--- RECORD SET ---
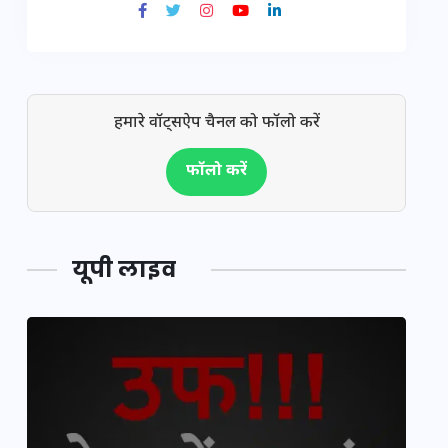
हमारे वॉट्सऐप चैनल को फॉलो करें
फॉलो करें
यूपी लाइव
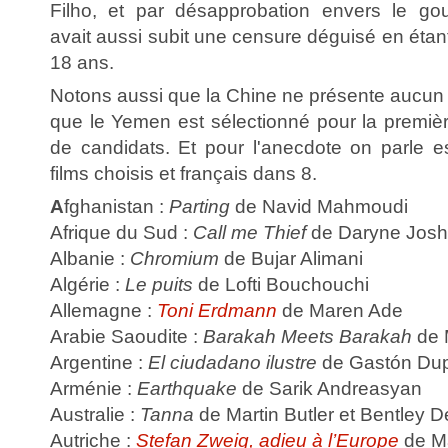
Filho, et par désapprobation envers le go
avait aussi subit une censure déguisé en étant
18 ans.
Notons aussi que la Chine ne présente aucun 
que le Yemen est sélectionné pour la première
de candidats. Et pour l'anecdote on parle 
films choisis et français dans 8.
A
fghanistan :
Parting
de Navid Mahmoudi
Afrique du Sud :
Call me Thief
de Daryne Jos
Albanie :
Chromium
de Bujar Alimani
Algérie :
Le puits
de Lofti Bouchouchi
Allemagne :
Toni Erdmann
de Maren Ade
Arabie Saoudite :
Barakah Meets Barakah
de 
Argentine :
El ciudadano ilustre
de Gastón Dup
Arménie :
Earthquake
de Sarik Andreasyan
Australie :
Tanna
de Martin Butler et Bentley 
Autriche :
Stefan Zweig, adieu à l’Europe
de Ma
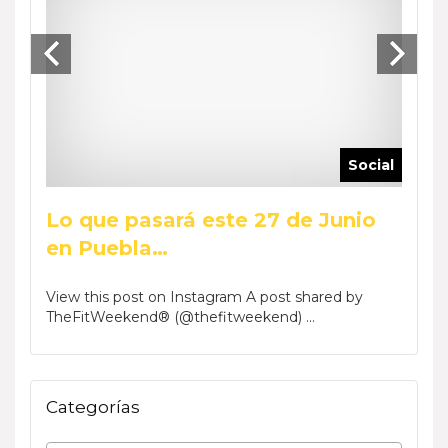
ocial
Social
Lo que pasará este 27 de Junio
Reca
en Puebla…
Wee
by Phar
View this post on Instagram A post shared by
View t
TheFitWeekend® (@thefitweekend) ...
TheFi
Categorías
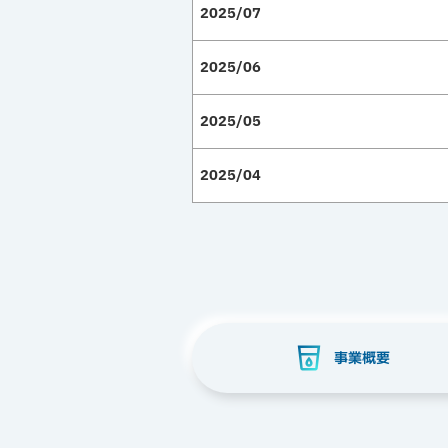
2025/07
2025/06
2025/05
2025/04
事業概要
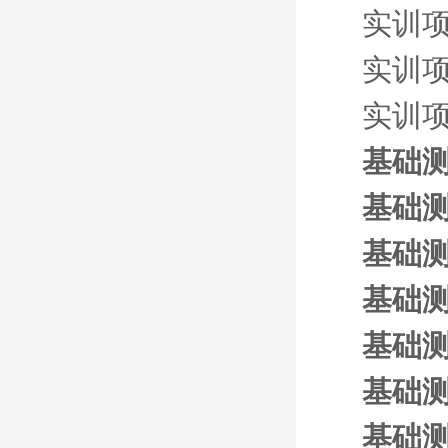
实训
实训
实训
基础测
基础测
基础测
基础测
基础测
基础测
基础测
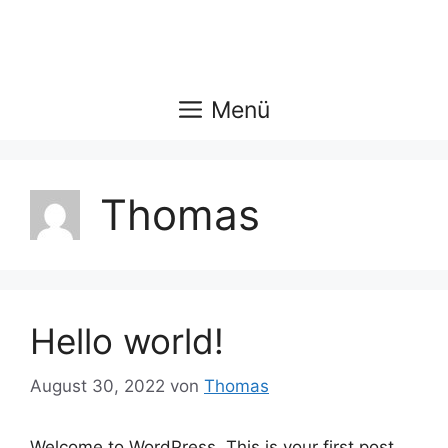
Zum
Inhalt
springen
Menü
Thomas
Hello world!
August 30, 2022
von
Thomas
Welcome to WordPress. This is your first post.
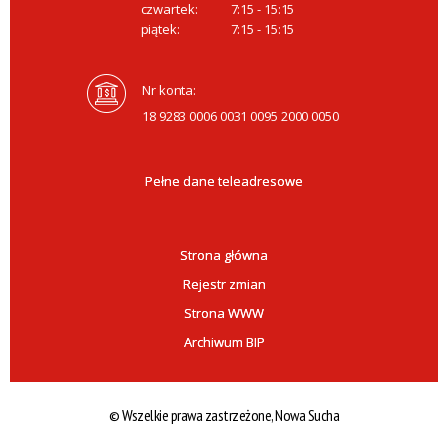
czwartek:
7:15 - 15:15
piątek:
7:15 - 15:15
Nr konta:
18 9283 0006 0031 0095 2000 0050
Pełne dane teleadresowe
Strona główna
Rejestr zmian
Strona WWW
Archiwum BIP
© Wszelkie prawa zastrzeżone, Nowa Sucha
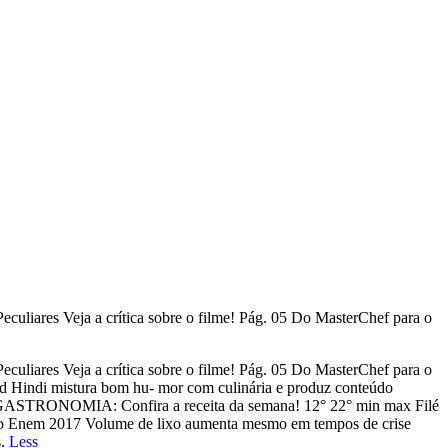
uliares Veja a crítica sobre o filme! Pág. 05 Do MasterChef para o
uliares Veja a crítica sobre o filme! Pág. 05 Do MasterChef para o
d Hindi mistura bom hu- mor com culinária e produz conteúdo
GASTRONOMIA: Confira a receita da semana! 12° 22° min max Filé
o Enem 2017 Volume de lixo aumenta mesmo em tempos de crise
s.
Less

--- WHAT THE TASK REQUIRES ---
Copy the listing word for word, starting at its very beginning and going on through the line with "Welcome to WordPress.", both ends included. Leave the pictures out of your copy.

--- TASK RESPONSE ---
हमारे वॉट्सऐप चैनल को फॉलो करें
फॉलो करें
यूपी लाइव
Filho, et par désapprobation envers le go
avait aussi subit une censure déguisé en étant
18 ans.
Notons aussi que la Chine ne présente aucun 
que le Yemen est sélectionné pour la première
de candidats. Et pour l'anecdote on parle 
films choisis et français dans 8.
A
fghanistan :
Parting
de Navid Mahmoudi
Afrique du Sud :
Call me Thief
de Daryne Jos
Albanie :
Chromium
de Bujar Alimani
Algérie :
Le puits
de Lofti Bouchouchi
Allemagne :
Toni Erdmann
de Maren Ade
Arabie Saoudite :
Barakah Meets Barakah
de 
Argentine :
El ciudadano ilustre
de Gastón Dup
Arménie :
Earthquake
de Sarik Andreasyan
Australie :
Tanna
de Martin Butler et Bentley 
Autriche :
Stefan Zweig, adieu à l’Europe
de Ma
ocial
Social
Lo que pasará este 27 de Junio
Reca
en Puebla…
Wee
by Phar
View this post on Instagram A post shared by
View t
TheFitWeekend® (@thefitweekend) ...
TheFi
Categorías
2025/07
2025/06
2025/05
2025/04
事業概要
实训
实训
实训
基础测
基础测
基础测
基础测
基础测
基础测
基础测
Zum
Inhalt
springen
Menü
Thomas
Hello world!
August 30, 2022
von
Thomas
Welcome to WordPress. This is your first post.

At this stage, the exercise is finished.